After a few minutes (and nothing happening), I decided to check whether apm_config was really enabled in the datadog.yaml as mentioned [here](https://docs.datadoghq.com/tracing/setup_overview/setup/python/?tab=containers#configure-the-datadog-agent-for-apm). That was actually not the case, it was still commented out, which I changed and then restarted the Datadog agent.

I then realized that accessing http://0.0.0.0:5050/api/traces with the Flask app running on my VM will not work with a browser outside that VM so I googled how to make that possible. In the end I added ```config.vm.network "private_network", type: "dhcp"``` to my Vagrantfile. This automatically assigned an IP address to my Vagrant machine. I updated the Flask app with that IP and re-ran the ddtrace-run command.
All of this was not really necessary, a simple cURL command would have been sufficient.

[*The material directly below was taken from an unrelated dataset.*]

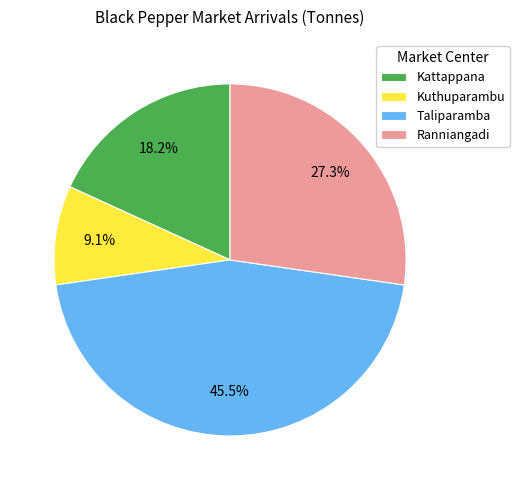

Does Taliparamba represent more than half of the total?

No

![instrument2](https://user-images.githubusercontent.com/7505624/150207773-c17e2d12-82d3-414c-9cad-0217bf0f401f.png)

![dd_apm_curl](https://user-images.githubusercontent.com/7505624/150212722-6a7d9f71-599a-41c0-8fc3-2a659ac00270.png)

/api/apm and /apm/trace accessible

![flask_browser1](https://user-images.githubusercontent.com/7505624/150208175-848e5405-0eac-43e6-baf1-ab3b565919ae.png) ![flask_apm2](https://user-images.githubusercontent.com/7505624/150208181-9bac82f6-a713-4e5f-ae65-4fdb8a51e34c.png)

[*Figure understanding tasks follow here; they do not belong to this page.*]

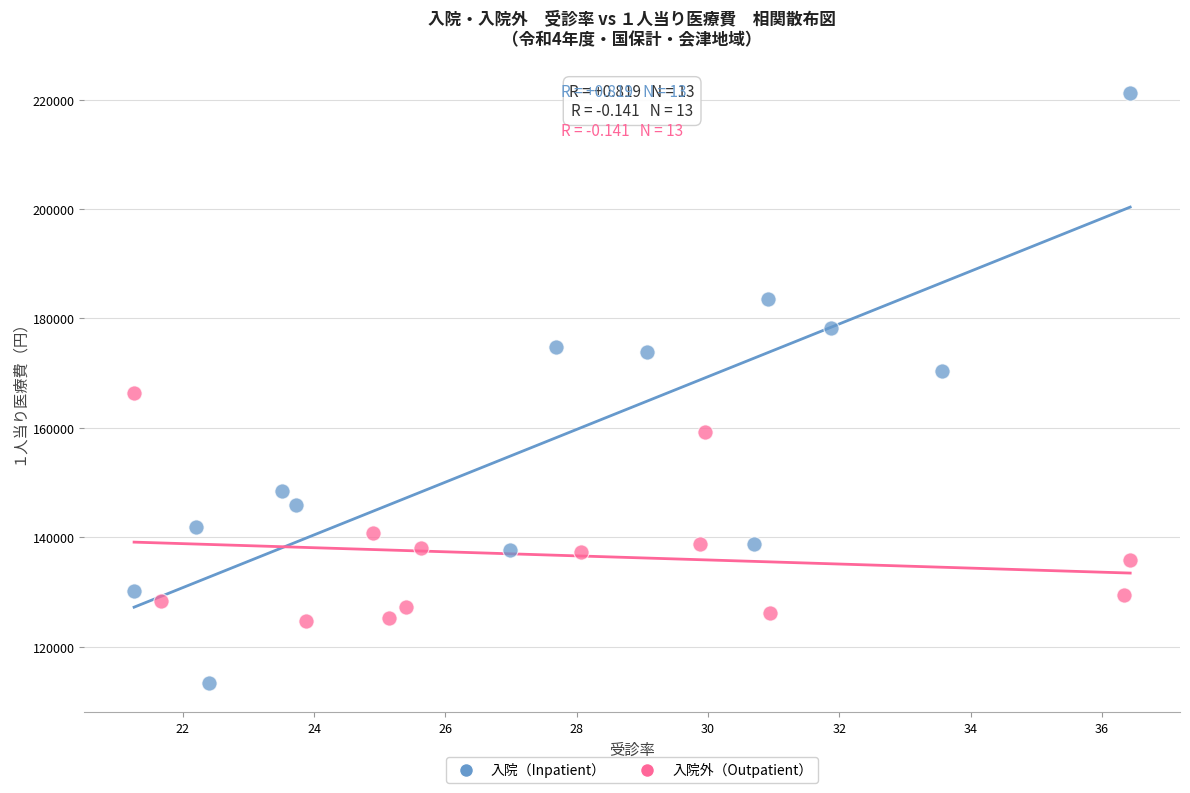

Which series contains the highest Y value?

入院（Inpatient）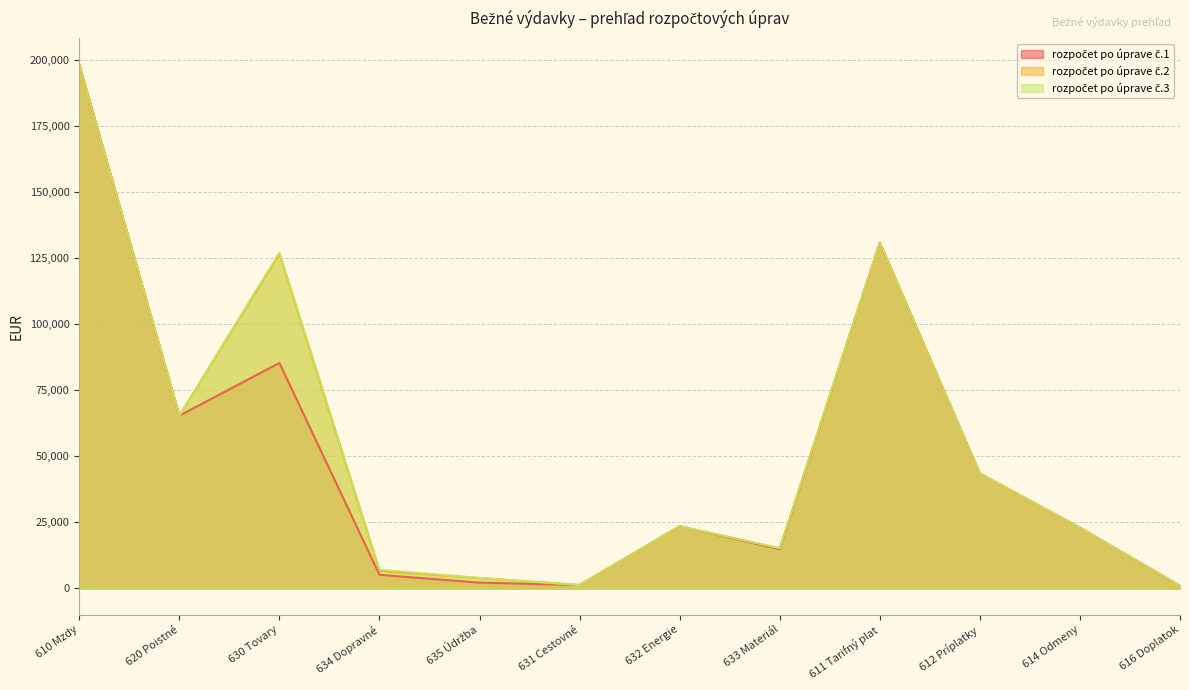

Rank the categories by rozpočet po úprave č.1 value from lowest to highest.

616 Doplatok, 631 Cestovné, 635 Údržba, 634 Dopravné, 633 Materiál, 614 Odmeny, 632 Energie, 612 Príplatky, 620 Poistné, 630 Tovary, 611 Tarifný plat, 610 Mzdy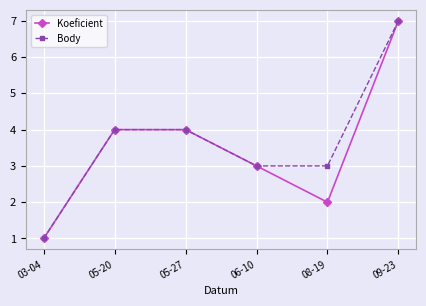

The Body series shows 3 at 08-19. True or false?

True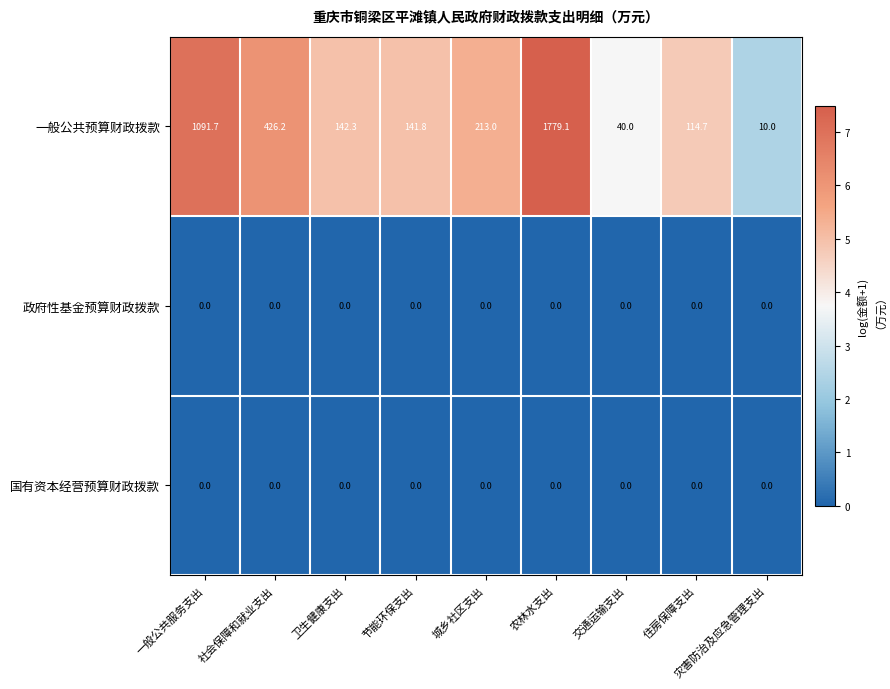

How many categories are shown in the chart?

9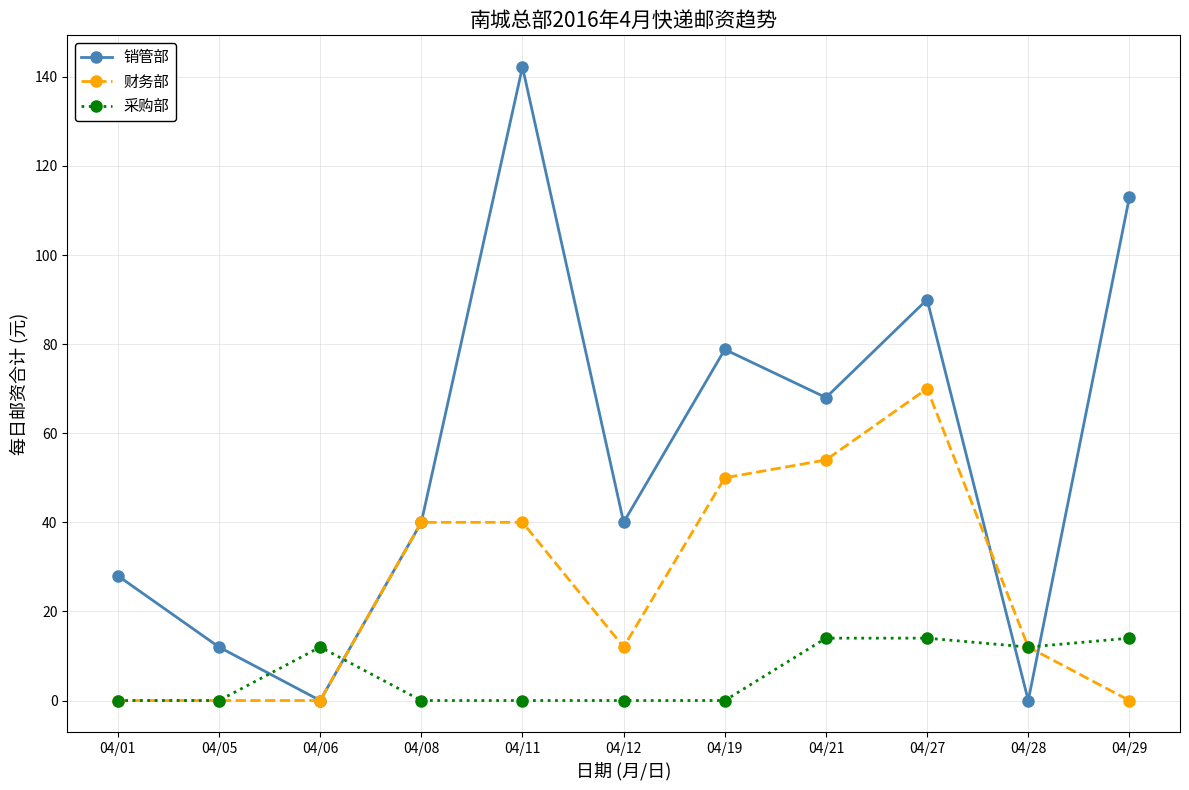

Is the value of 财务部 at 04/21 greater than the value of 采购部 at 04/06?

Yes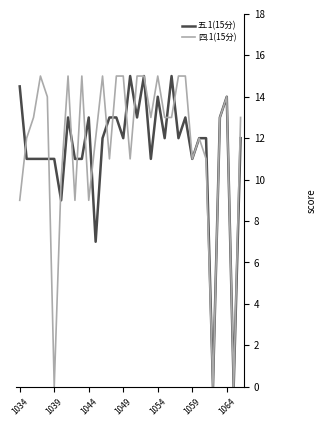

Is this an area chart (filled region under the line)?

No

At some point I did see Traces coming in and considered the APM setup working.

![image](https://user-images.githubusercontent.com/7505624/150208309-f100718a-675b-4b15-ba5d-61bb183df1c4.png)


> Provide a link and a screenshot of a Dashboard with both APM and Infrastructure Metrics.

To create this dashboard, I cloned the Host dashboard for the Infrastructure Metrics and added APM metrics to the cloned dashboard by using the "Export to Dashboard" functionality on the APM > Services page.

Link to the dashboard: https://app.datadoghq.eu/dashboard/akb-3zt-2pt/apm--infrastructure-metrics

![image](https://user-images.githubusercontent.com/7505624/150221373-0fe15de7-3c3e-410c-8be8-72db1fd6c7ea.png)


> **Bonus Question: What is the difference between a Service and a Resource?**

The APM Glossary defines Service and Resource as follows.
- Services are the building blocks of modern microservice architectures - broadly a service groups together endpoints, queries, or jobs for the purposes of building your application.
- Resources represent a particular domain of a customer application - they are typically an instrumented web endpoint, database query, or background job.
On the Traces page one can see that the service is ``tech-exercise``, the resources within the service are ``/`` ``/api/trace`` and ``/api/apm``.
![dd_traces_service_resource](https://user-images.githubusercontent.com/7505624/150217367-02842d88-70e9-4706-88af-27ac805bea75.png).


## Final Question

I like house plants and took up gardening as a hobby last year, but occasionally still kill some plants and don't always know why. I would use Datadog to monitor data related to my house plants that would be captured by different sensors, e.g. soil humidity sensors, light sensors or soil nutrient sensors. By monitoring the data, I could set alerts whenever a plant's soil is too dry or if it is located in a corner with too little light. It might also be possible to detect when to repot a plant (assuming that soil humidity will decrease faster over time because of more plant roots).